This route is at 30 degrees North by compass bearing. The route is on the northeast corner of the rock, a low angle chimney. Pitch 1 (5.8) is 160’. Climb mossy cracks (reasonable protection) for 60’ and then enter the main chimney. A cam (#3 Camalot) in questionable rock protects 15 feet of crux chimneying, up to a chockstone and good protection. Pass a second, larger chockstone on the left and scramble 30 feet up a very low angle chimney to a belay. Unrope and walk back (south) through a corridor, turn left and tunnel 30’ to the eastern edge of the rock. Turn right and scramble (Class 4) up to a plateau where you can see the north and south summit blocks, and belay (long sling around a big knob). For the final pitch (5.6 X, 60’ long), climb down to the notch, step across and mantle onto a large, loose flake.

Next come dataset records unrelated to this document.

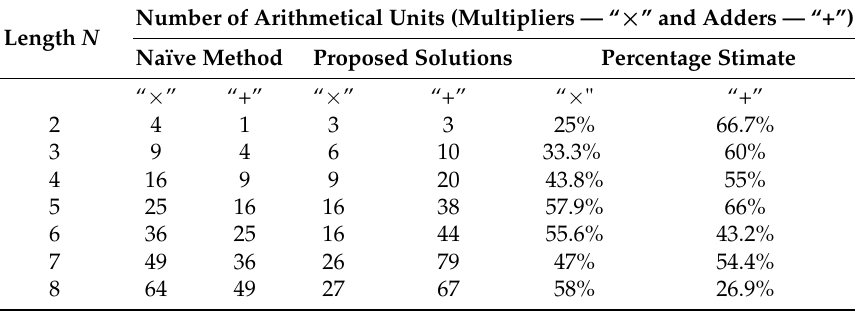
Table 1. Implementation complexities of naïve method and proposed solutions. Number of Arithmetical Units (Multipliers — “ × ” and Adders — “+”) Length N Naïve Method Proposed Solutions Percentage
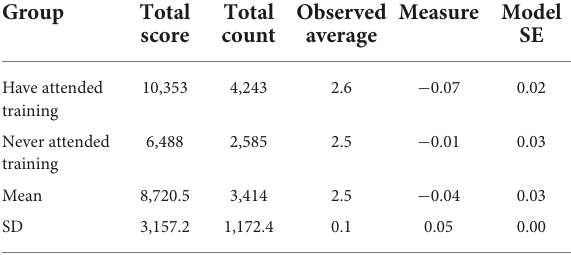
TABLE 8 Teachers’ differences in severity based on training experience.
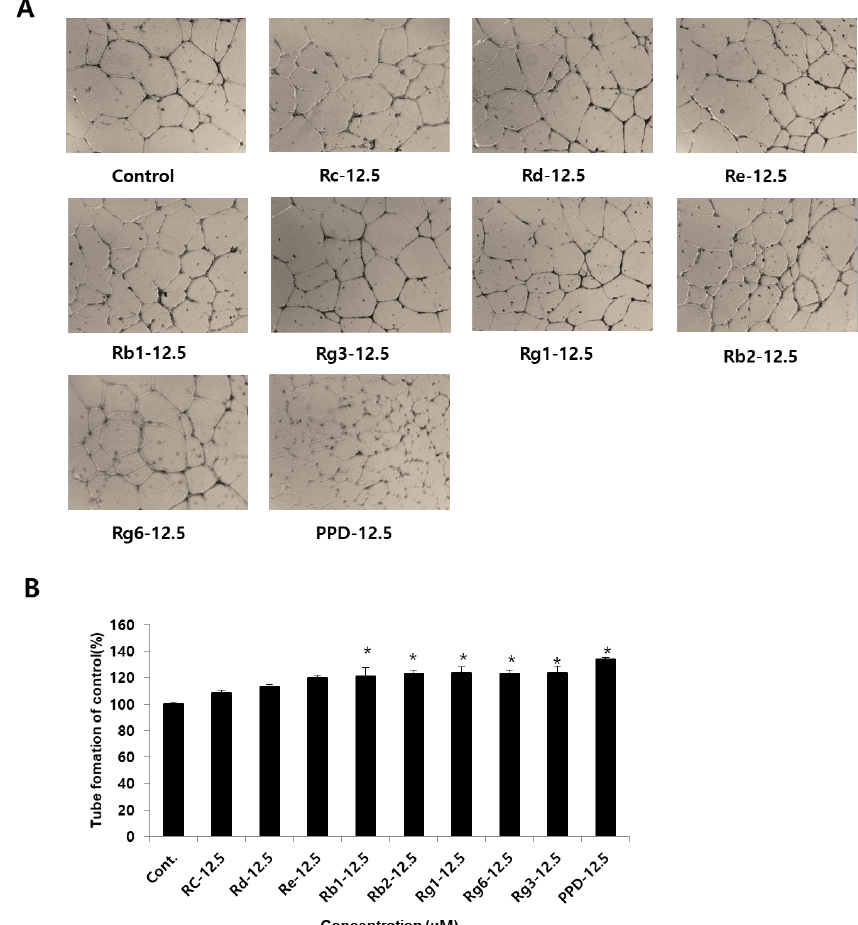
Figure 4. Effects of ginsenosides and PPD on HUVEC tube formation. ( A ) Photographs of tube formation of HUVECs with or without ginsenosides and PPD (12.5 µ M) after 24 h. ( B ) Tube formation effects were quantified using ImageJ software. Data are presented as the mean ± standard deviation (SD) of three independent experiments. * p < 0.05 compared to the control group.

Carefully climb up over more loose flakes to the summit area.

Location

This route starts off as a crack climb, then transitions to a reclining chimney about 75' up. This inset area is on the highest shoulder of the rock.

Protection

#1-#4 cams are best. The rock is of very poor quality - nuts and hexes will likely blow out in several placements. Carefully consider placements in the choss. We brought doubles from #1-#4 cams and several runners. The summit itself has an ANCIENT fixed pin (which unfortnately I failed to get a picture of). Not sure what it was used for. We installed 2 new bolts, slings, and a rap ring on the east face at a bearing of about 45 degrees north. A very exposed 4th class descending traverse is required to reach the anchor. Ropes were pulled easily from our new anchor. I'd recommend lowering/belaying from the summit area (good cracks on the summit) to the anchor. The rappel is 160' long.

NOTE: If that hanging flake slides off, which it will sooner or later, I don't know how you'd get up there. As it is, the last 70' pitch is a 5.6 free solo on the rotten flakes, scallops, and a few crystals.